Ingredients:

  • 1 tbsp extra virgin olive oil
  • 1 large yellow onion, finely diced (approx. 200g)
  • 1 red bell pepper, diced (approx. 150g)
  • 4 cloves garlic, minced
  • 1 lb lean ground beef (90/10)
  • 2 tbsp chili powder
  • 1 tbsp ground cumin
  • 1 tsp smoked paprika
  • 0.5 tsp dried oregano
  • 0.25 tsp cayenne pepper
  • 1 tsp kosher salt
  • 3 cans (15 oz each) black beans, drained and rinsed
  • 1 can (14.5 oz) fire-roasted diced tomatoes
  • 2 cups low-sodium beef broth
  • 1 tbsp tomato paste
  • 1 tbsp fresh lime juice
  • 0.5 cup fresh cilantro, chopped

Instructions:

  1. Heat the olive oil in a large Dutch oven or heavy-bottomed pot over medium-high heat.

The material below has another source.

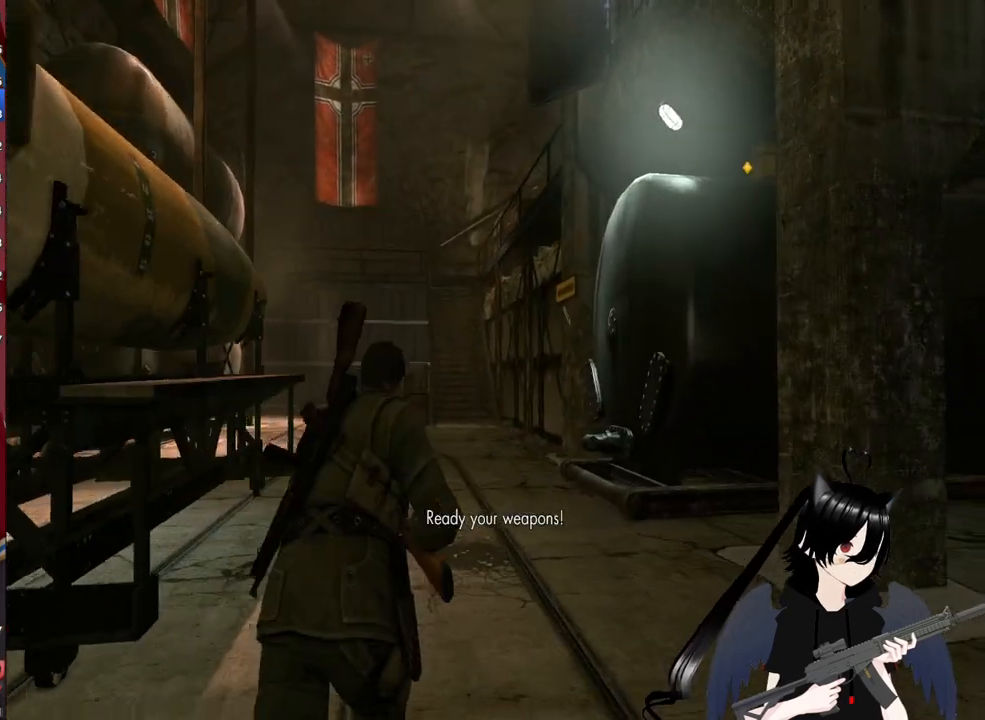
{"keys": ["shift", "w"], "mouse": [], "mouse_move": "still", "events": []}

  2. Add the diced onion and red bell pepper. Sauté for 5 minutes until the vegetables are softened and translucent.
  3. Add the lean ground beef to the pot. Cook until thoroughly browned, using a wooden spoon to break the meat into small crumbles.

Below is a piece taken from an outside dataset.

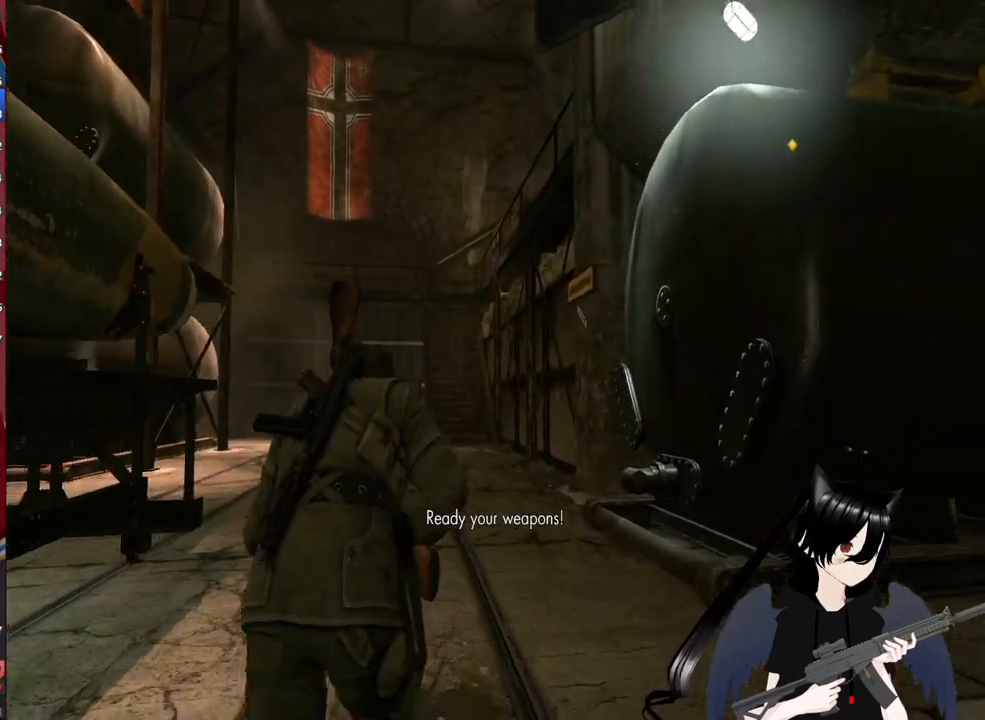
{"keys": ["shift", "w"], "mouse": [], "mouse_move": "still", "events": []}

  4. Stir in the minced garlic, chili powder, cumin, smoked paprika, oregano, cayenne, and salt. Sauté for 1-2 minutes to bloom the spices in the fat.
  5. Add the tomato paste, black beans, fire-roasted tomatoes (with juices), and broth. Stir well to combine.
  6. Using the back of a wooden spoon, crush approximately one-third of the black beans against the side of the pot to release starches and naturally thicken the liquid.
  7. Bring to a simmer, then reduce heat to low and simmer for 15 minutes to allow flavors to meld.
  8. Remove from heat. Stir in the fresh lime juice and chopped cilantro. Adjust salt to taste and serve hot.